- _À produire_
D'après l'extrait sur le cénacle Flacăra, répondez brièvement :
(a) Quelle date figure dans la légende sur les débuts du cénacle Flacăra ?
(b) À qui la précédente livraison du blog avait-elle donné la parole ?
(c) Quel poète de cour est cité aux côtés de Ceauşescu ?

- _Extrait du document_
Le cénacle Flacăra à ses débuts, Sala Sporturilor, Cluj-Napoca, 20.12.1975

La précédente livraison de ce blog avait laissé la parole à un militant qui a évoqué la scène underground punk de la Roumanie pré - et post-1989. Pourtant, la répression de ce courant contestataire ne fut pas le premier contact de Ceauşescu avec les musiques modernes et les philosophies émancipatrices qu’elles véhiculaient. Radical mais aussi rusé dans son approche de l’indispensable adhésion de la jeunesse dans un cadre totalitaire révolutionnaire et mobilisateur, il sut réprimer toute excroissance indépendante de la scène musicale rock, tout en fournissant, avec son poète de cour Adrian Păunescu, un ersatz de qualité aux grandes messes rock occidentales qui faisaient bouger les jeunes foules occidentales et séduisaient aussi au-delà du rideau de fer.

[Données de questions de raisonnement spatial]
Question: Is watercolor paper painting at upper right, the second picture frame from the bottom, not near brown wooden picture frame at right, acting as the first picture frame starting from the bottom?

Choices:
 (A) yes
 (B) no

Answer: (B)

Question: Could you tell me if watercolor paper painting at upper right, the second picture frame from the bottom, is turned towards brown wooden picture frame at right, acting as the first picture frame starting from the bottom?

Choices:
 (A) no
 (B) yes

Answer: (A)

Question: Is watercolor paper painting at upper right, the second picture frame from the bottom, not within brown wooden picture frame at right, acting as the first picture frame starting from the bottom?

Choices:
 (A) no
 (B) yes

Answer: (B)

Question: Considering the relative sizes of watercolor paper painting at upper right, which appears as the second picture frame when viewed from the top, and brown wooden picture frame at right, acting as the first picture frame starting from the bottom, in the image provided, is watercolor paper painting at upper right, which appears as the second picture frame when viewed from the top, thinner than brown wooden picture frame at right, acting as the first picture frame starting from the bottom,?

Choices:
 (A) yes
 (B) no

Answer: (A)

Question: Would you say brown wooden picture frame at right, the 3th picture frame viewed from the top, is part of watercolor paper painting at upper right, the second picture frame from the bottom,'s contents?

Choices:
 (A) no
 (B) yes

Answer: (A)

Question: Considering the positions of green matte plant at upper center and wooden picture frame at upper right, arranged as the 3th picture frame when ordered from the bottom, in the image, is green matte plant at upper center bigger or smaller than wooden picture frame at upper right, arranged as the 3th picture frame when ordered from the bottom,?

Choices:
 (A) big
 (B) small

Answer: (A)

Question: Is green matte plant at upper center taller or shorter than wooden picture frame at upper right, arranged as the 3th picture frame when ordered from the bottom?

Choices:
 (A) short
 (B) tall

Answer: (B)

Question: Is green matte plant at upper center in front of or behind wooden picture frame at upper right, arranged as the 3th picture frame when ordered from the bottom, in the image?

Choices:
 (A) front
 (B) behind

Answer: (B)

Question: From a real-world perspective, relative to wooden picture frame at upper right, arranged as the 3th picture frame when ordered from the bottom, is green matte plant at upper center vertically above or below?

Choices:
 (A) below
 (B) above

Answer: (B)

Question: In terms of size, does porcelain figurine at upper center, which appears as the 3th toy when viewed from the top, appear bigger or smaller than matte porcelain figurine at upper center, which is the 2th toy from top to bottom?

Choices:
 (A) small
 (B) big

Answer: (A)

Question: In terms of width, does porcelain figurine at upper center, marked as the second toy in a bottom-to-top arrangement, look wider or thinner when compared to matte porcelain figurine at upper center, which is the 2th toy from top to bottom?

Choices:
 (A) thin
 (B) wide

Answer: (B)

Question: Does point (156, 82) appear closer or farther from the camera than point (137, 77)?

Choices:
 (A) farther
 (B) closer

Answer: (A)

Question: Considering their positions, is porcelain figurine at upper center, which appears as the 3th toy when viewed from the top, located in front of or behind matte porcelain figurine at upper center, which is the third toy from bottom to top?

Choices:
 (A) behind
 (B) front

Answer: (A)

- _Réponse attendue_
(a) Le 20.12.1975, à la Sala Sporturilor de Cluj-Napoca.
(b) À un militant qui a évoqué la scène underground punk de la Roumanie d'avant et d'après 1989.
(c) Adrian Păunescu.